• ACTIVITY: Would you please repeat, word for word, only the lines from the one holding "Norsk alkoholpolitikk i lys" through the one holding "depozite logistice, hale" in the material below, without the pictures?

• RECORDS SUPPLIED:
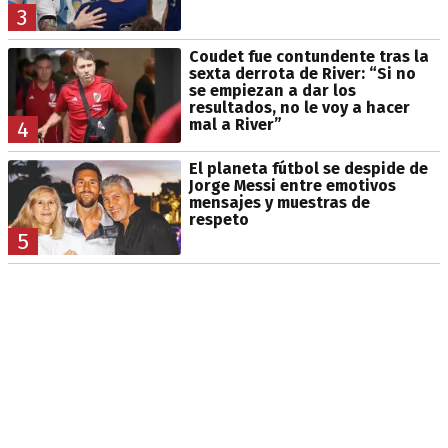
3
Coudet fue contundente tras la
sexta derrota de River: “Si no
se empiezan a dar los
resultados, no le voy a hacer
mal a River”
4
El planeta fútbol se despide de
Jorge Messi entre emotivos
mensajes y muestras de
respeto
5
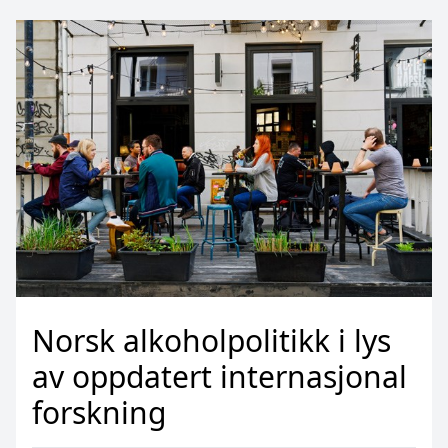
Norsk alkoholpolitikk i lys
av oppdatert internasjonal
forskning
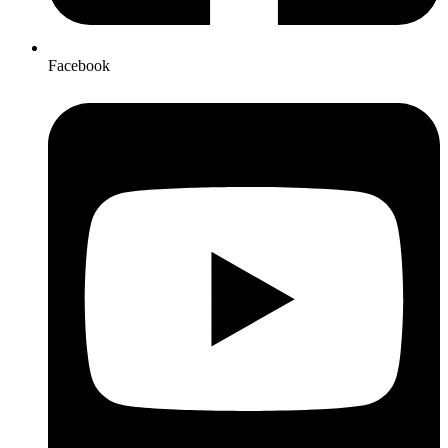
Facebook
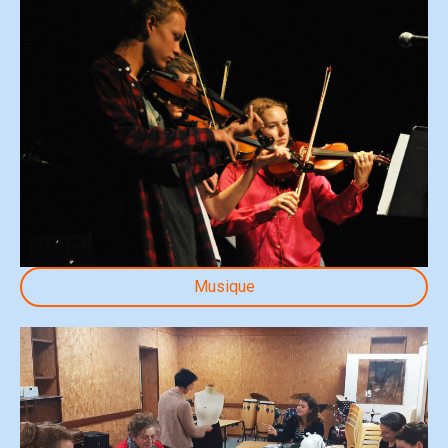
Musique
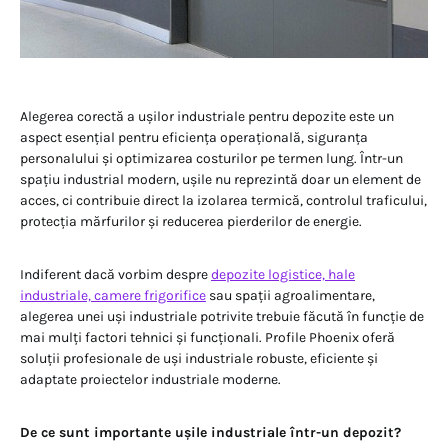
Alegerea corectă a ușilor industriale pentru depozite este un
aspect esențial pentru eficiența operațională, siguranța
personalului și optimizarea costurilor pe termen lung. Într-un
spațiu industrial modern, ușile nu reprezintă doar un element de
acces, ci contribuie direct la izolarea termică, controlul traficului,
protecția mărfurilor și reducerea pierderilor de energie.
Indiferent dacă vorbim despre
depozite logistice, hale
industriale, camere frigorifice
sau spații agroalimentare,
alegerea unei uși industriale potrivite trebuie făcută în funcție de
mai mulți factori tehnici și funcționali. Profile Phoenix oferă
soluții profesionale de uși industriale robuste, eficiente și
adaptate proiectelor industriale moderne.
De ce sunt importante ușile industriale într-un depozit?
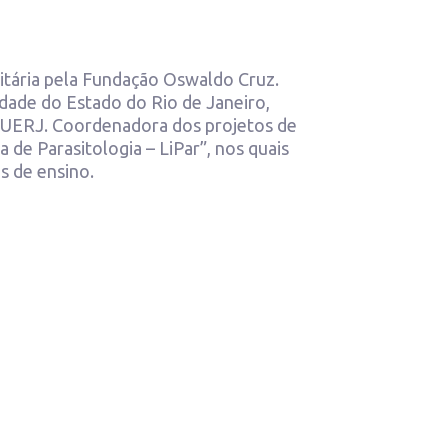
itária pela Fundação Oswaldo Cruz.
dade do Estado do Rio de Janeiro,
, UERJ. Coordenadora dos projetos de
 de Parasitologia – LiPar”, nos quais
s de ensino.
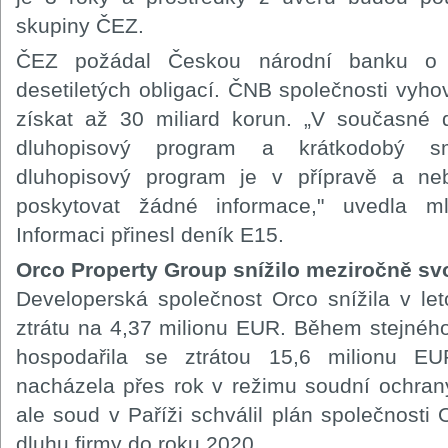
skupiny ČEZ.
ČEZ požádal Českou národní banku o 
desetiletých obligací. ČNB společnosti vyh
získat až 30 miliard korun. „V současn
dluhopisový program a krátkodobý s
dluhopisový program je v přípravě a n
poskytovat žádné informace," uvedla 
Informaci přinesl deník E15.
Orco Property Group snížilo meziročně svo
Developerská společnost Orco snížila v leto
ztrátu na 4,37 milionu EUR. Během stejnéh
hospodařila se ztrátou 15,6 milionu E
nacházela přes rok v režimu soudní ochrany 
ale soud v Paříži schválil plán společnosti 
dluhu firmy do roku 2020.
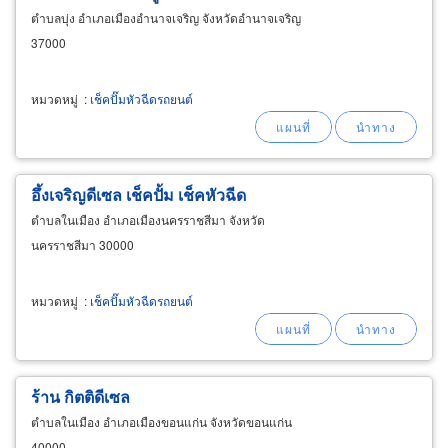
ตำบลบุ่ง อำเภอเมืองอำนาจเจริญ จังหวัดอำนาจเจริญ
37000
หมวดหมู่
:
เช็คปั๊มหัวฉีดรถยนต์
อึ้งเจริญดีเซล เช็คปั้ม เช็คหัวฉีด
ตำบลในเมือง อำเภอเมืองนครราชสีมา จังหวัด
นครราชสีมา 30000
หมวดหมู่
:
เช็คปั๊มหัวฉีดรถยนต์
ร้าน กิตติดีเซล
ตำบลในเมือง อำเภอเมืองขอนแก่น จังหวัดขอนแก่น
40000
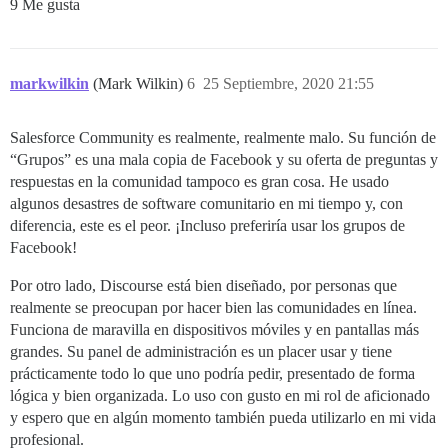
9 Me gusta
markwilkin
(Mark Wilkin)
6
25 Septiembre, 2020 21:55
Salesforce Community es realmente, realmente malo. Su función de
“Grupos” es una mala copia de Facebook y su oferta de preguntas y
respuestas en la comunidad tampoco es gran cosa. He usado
algunos desastres de software comunitario en mi tiempo y, con
diferencia, este es el peor. ¡Incluso preferiría usar los grupos de
Facebook!
Por otro lado, Discourse está bien diseñado, por personas que
realmente se preocupan por hacer bien las comunidades en línea.
Funciona de maravilla en dispositivos móviles y en pantallas más
grandes. Su panel de administración es un placer usar y tiene
prácticamente todo lo que uno podría pedir, presentado de forma
lógica y bien organizada. Lo uso con gusto en mi rol de aficionado
y espero que en algún momento también pueda utilizarlo en mi vida
profesional.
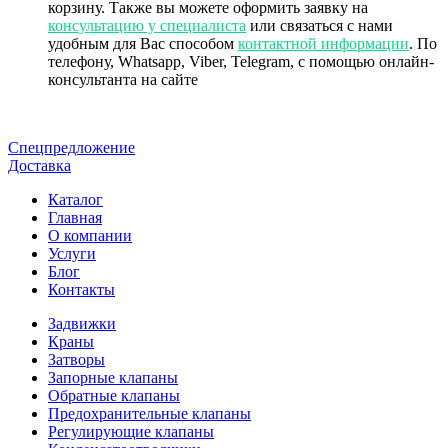
корзину. Также вы можете оформить заявку на
консультацию у специалиста
или связаться с нами
удобным для Вас способом
контактной информации
. По
телефону, Whatsapp, Viber, Telegram, с помощью онлайн-
консультанта на сайте
Спецпредложение
Доставка
Каталог
Главная
О компании
Услуги
Блог
Контакты
Задвижки
Краны
Затворы
Запорные клапаны
Обратные клапаны
Предохранительные клапаны
Регулирующие клапаны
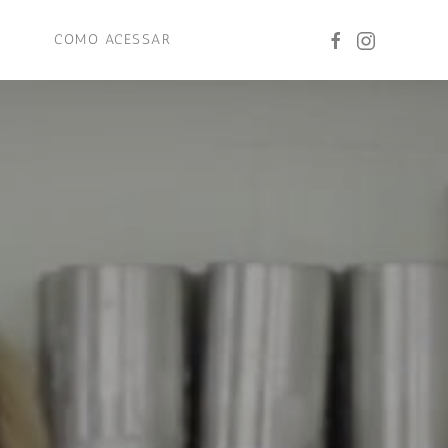
COMO ACESSAR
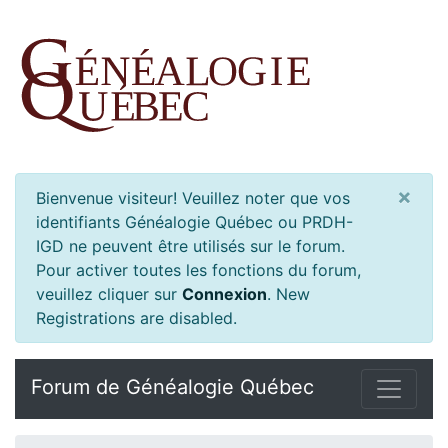
×
Bienvenue visiteur! Veuillez noter que vos
identifiants Généalogie Québec ou PRDH-
IGD ne peuvent être utilisés sur le forum.
Pour activer toutes les fonctions du forum,
veuillez cliquer sur
Connexion
.
New
Registrations are disabled.
Forum de Généalogie Québec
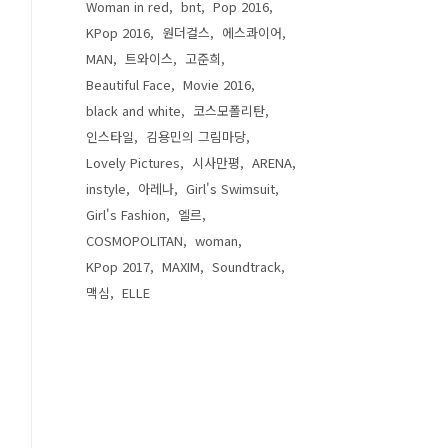
Woman in red
bnt
Pop 2016
KPop 2016
원더걸스
에스콰이어
MAN
트와이스
고준희
Beautiful Face
Movie 2016
black and white
코스모폴리탄
인스타일
김용민의 그림마당
Lovely Pictures
시사만평
ARENA
instyle
아레나
Girl's Swimsuit
Girl's Fashion
엘르
COSMOPOLITAN
woman
KPop 2017
MAXIM
Soundtrack
맥심
ELLE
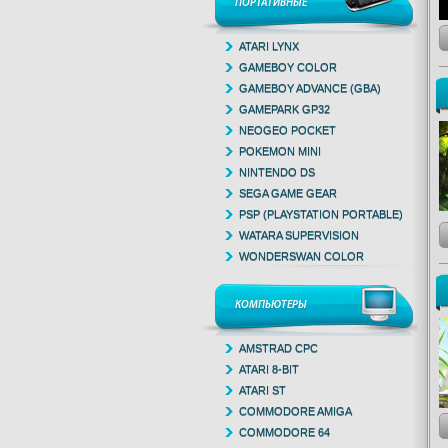
ПОРТАТИВНЫЕ
ATARI LYNX
GAMEBOY COLOR
GAMEBOY ADVANCE (GBA)
GAMEPARK GP32
NEOGEO POCKET
POKEMON MINI
NINTENDO DS
SEGA GAME GEAR
PSP (PLAYSTATION PORTABLE)
WATARA SUPERVISION
WONDERSWAN COLOR
КОМПЬЮТЕРЫ
AMSTRAD CPC
ATARI 8-BIT
ATARI ST
COMMODORE AMIGA
COMMODORE 64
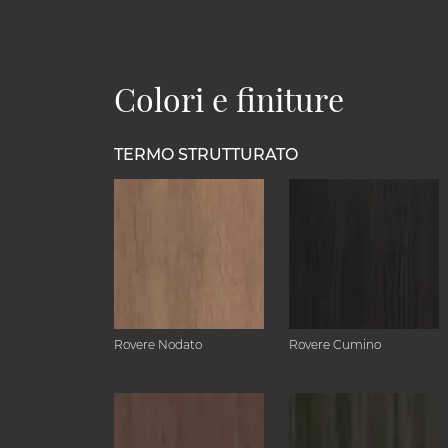
Colori e finiture
TERMO STRUTTURATO
Rovere Nodato
Rovere Cumino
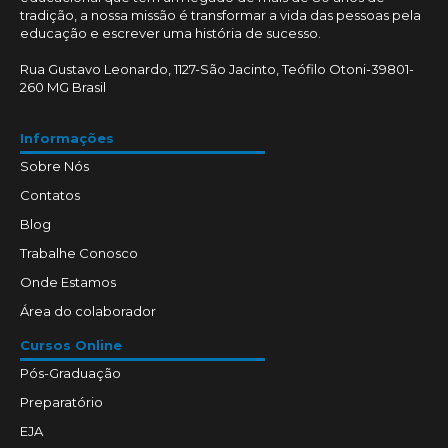
tradição, a nossa missão é transformar a vida das pessoas pela
educação e escrever uma história de sucesso.
Rua Gustavo Leonardo, 1127-São Jacinto, Teófilo Otoni-39801-
260 MG Brasil
Informações
Sobre Nós
Contatos
Blog
Trabalhe Conosco
Onde Estamos
Área do colaborador
Cursos Online
Pós-Graduação
Preparatório
EJA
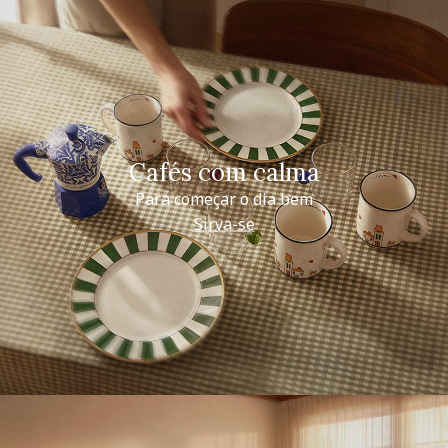
Cafés com calma
Para começar o dia bem
Sirva-se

• EXERCISE RESPONSE:
Norsk alkoholpolitikk i lys
av oppdatert internasjonal
forskning
Facebook
Musique
Alegerea corectă a ușilor industriale pentru depozite este un
aspect esențial pentru eficiența operațională, siguranța
personalului și optimizarea costurilor pe termen lung. Într-un
spațiu industrial modern, ușile nu reprezintă doar un element de
acces, ci contribuie direct la izolarea termică, controlul traficului,
protecția mărfurilor și reducerea pierderilor de energie.
Indiferent dacă vorbim despre
depozite logistice, hale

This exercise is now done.